Bin ID 37450 is a pseudo-bin that stores metadata (virtual offset range of all records for a reference). Its chunks MUST NOT be included in query results. The reader MUST recognize and skip this bin during region queries.
Region queries use the same reg2bins algorithm as BAI (with min_shift=14, depth=5). The bin offset for level l (counting from root, l=0=root) is ((1 << 3*l) - 1) / 7, and the bin ID for position p at level l is:
((1 << 3*l) - 1) / 7 + (p >> (min_shift + 3*(depth - l)))
For BAI/tabix with min_shift=14, depth=5:
- Level 0 (root): offset=0, shift=29. Bin 0 covers the entire reference.
- Level 5 (leaf): offset=4681, shift=14. Each bin covers 16 kbp.
Shared query infrastructure
Edge cases
References longer than 512 Mbp require CSI (BAI/tabix with min_shift=14, depth=5 cannot represent them). The reader MUST support CSI indexes for BAM files too (not just SAM), since some BAM files from plant/polyploid genomes use CSI.

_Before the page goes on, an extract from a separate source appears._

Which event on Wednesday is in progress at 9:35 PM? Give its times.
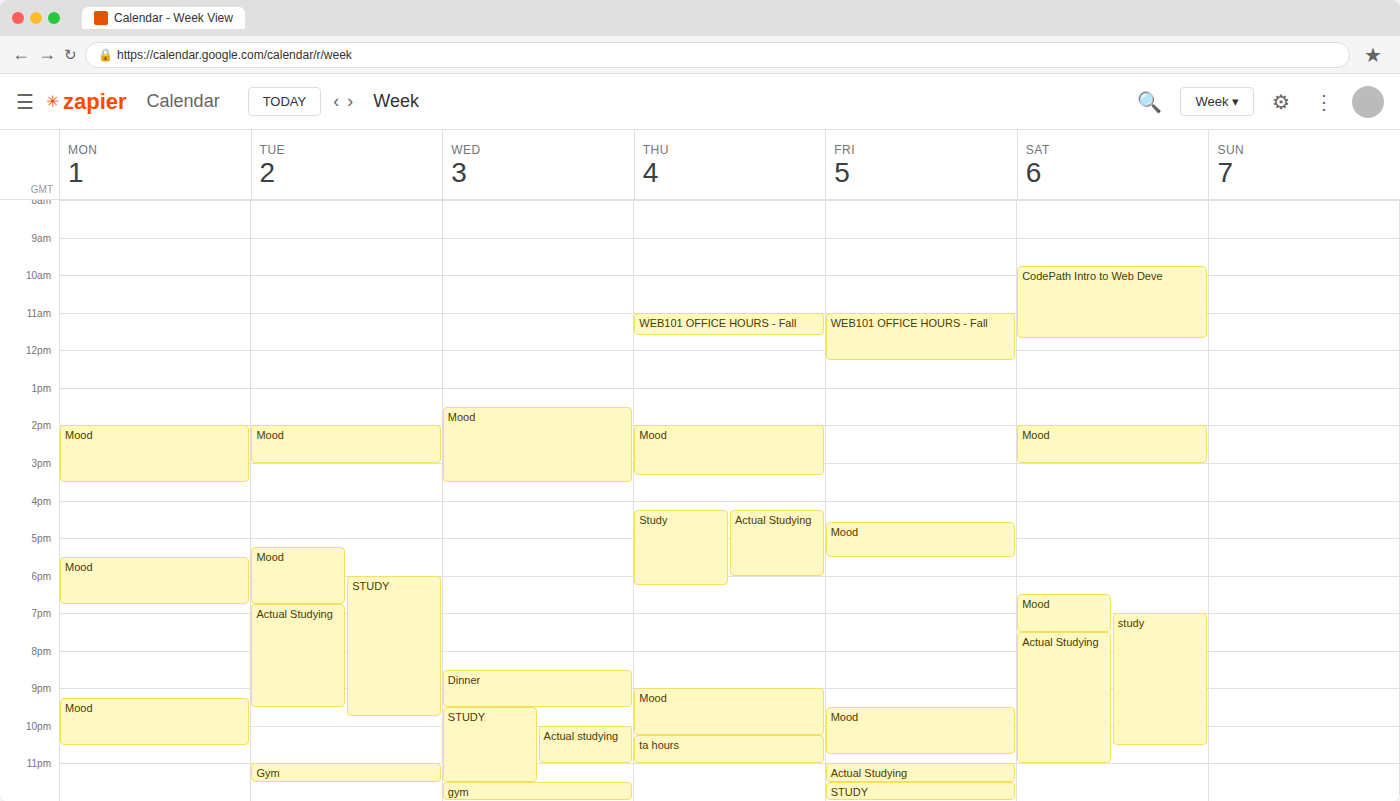
"STUDY", 9:30 PM to 11:30 PM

A reference with no records has no bins and no linear index entries. Queries for such references MUST return an empty chunk list (not an error).
Tabix stores sequence names in the index header. These MUST match the names in the SAM header's @SQ lines. A mismatch SHOULD produce a warning (the index may be stale). CSI does NOT store sequence names — this check applies only to tabix.